Class OneCycleLRScheduler
- Namespace
- AiDotNet.LearningRateSchedulers
- Assembly
- AiDotNet.dll
Implements the 1cycle learning rate policy.
public class OneCycleLRScheduler : LearningRateSchedulerBase, ILearningRateScheduler
- Inheritance
-
OneCycleLRScheduler
- Implements
- Inherited Members
Examples
// 1cycle policy over 100 epochs with peak LR of 0.1
var scheduler = new OneCycleLRScheduler(
maxLearningRate: 0.1,
totalSteps: 100,
pctStart: 0.3, // 30% warmup
divFactor: 25, // Start LR = 0.1/25 = 0.004
finalDivFactor: 1e4 // End LR = 0.1/10000 = 0.00001
);
Remarks
The 1cycle policy starts with a low learning rate, increases it to a maximum, then decreases it again. This approach has been shown to enable faster training and better final performance, especially when combined with momentum cycling.
For Beginners: The 1cycle policy is like warming up before a workout, going full intensity during the workout, and then cooling down. The learning rate starts low (warmup), ramps up to a maximum (peak training), and then decreases to very low values (fine-tuning). This approach often allows training with higher maximum learning rates and can achieve better results in fewer epochs.
Based on the paper "Super-Convergence: Very Fast Training of Neural Networks Using Large Learning Rates" by Leslie N. Smith and Nicholay Topin.
Constructors
OneCycleLRScheduler(double, int, double, double, double, AnnealingStrategy)
Initializes a new instance of the OneCycleLRScheduler class.
public OneCycleLRScheduler(double maxLearningRate, int totalSteps, double pctStart = 0.3, double divFactor = 25, double finalDivFactor = 10000, OneCycleLRScheduler.AnnealingStrategy annealStrategy = AnnealingStrategy.Cosine)
Parameters
maxLearningRatedoubleThe maximum learning rate (peak of the cycle).
totalStepsintTotal number of steps (typically epochs * steps_per_epoch).
pctStartdoublePercentage of the cycle spent increasing the learning rate.
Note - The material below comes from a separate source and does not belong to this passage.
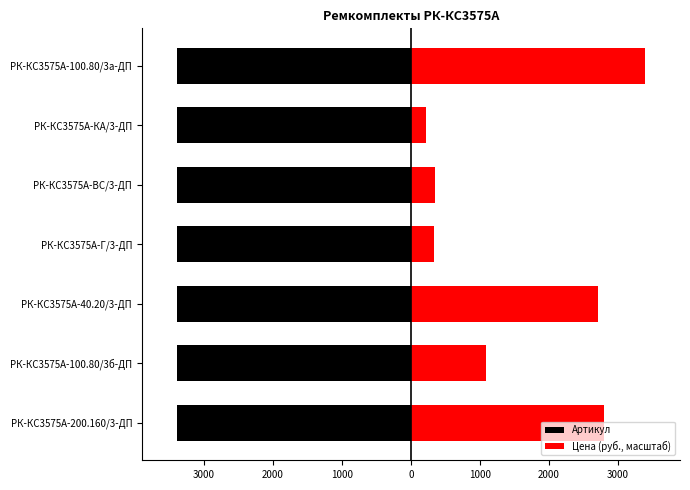

Which has a higher value, РК-КС3575А-ВС/3-ДП or РК-КС3575А-40.20/3-ДП?

РК-КС3575А-40.20/3-ДП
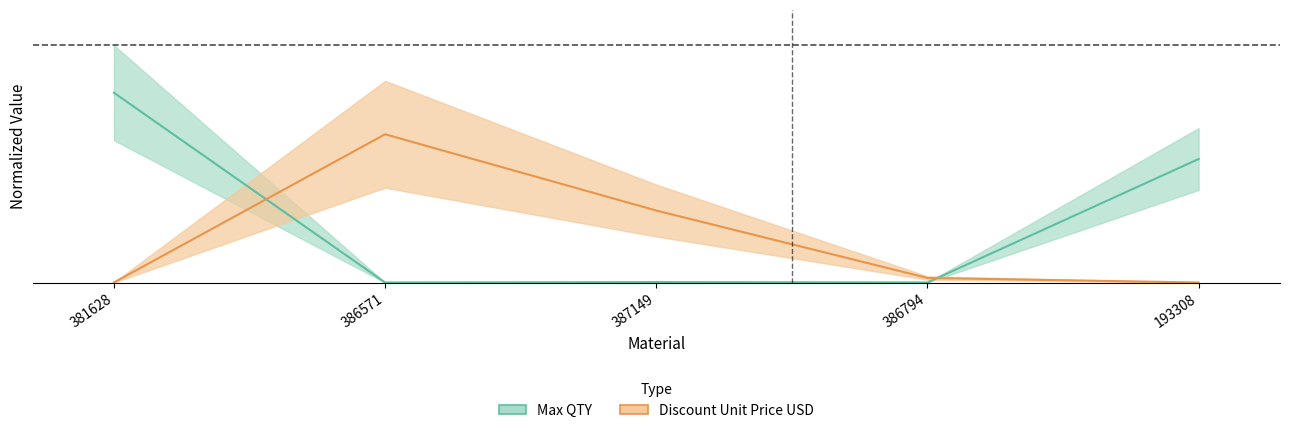

Which series has the largest total across all categories?

Max QTY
Default: 0.3
divFactordoubleFactor to determine initial learning rate (initial_lr = max_lr / div_factor). Default: 25
finalDivFactordoubleFactor to determine final learning rate (final_lr = initial_lr / final_div_factor). Default: 10000
annealStrategyOneCycleLRScheduler.AnnealingStrategyAnnealing strategy for the decay phase. Default: Cosine
Exceptions
- ArgumentException
Thrown when parameters are invalid.
Properties
MaxLearningRate
Gets the maximum learning rate.
public double MaxLearningRate { get; }
Property Value
PctStart
Gets the percentage of steps for warmup.
public double PctStart { get; }
Property Value
TotalSteps
Gets the total number of steps.
public int TotalSteps { get; }
Property Value
Methods
ComputeLearningRate(int)
Computes the learning rate for a given step.
protected override double ComputeLearningRate(int step)
Parameters
stepintThe step number.
Returns
- double
The computed learning rate.
GetState()
Gets the scheduler state for serialization/checkpointing.
public override Dictionary<string, object> GetState()
Returns
- Dictionary<string, object>
A dictionary containing the scheduler state.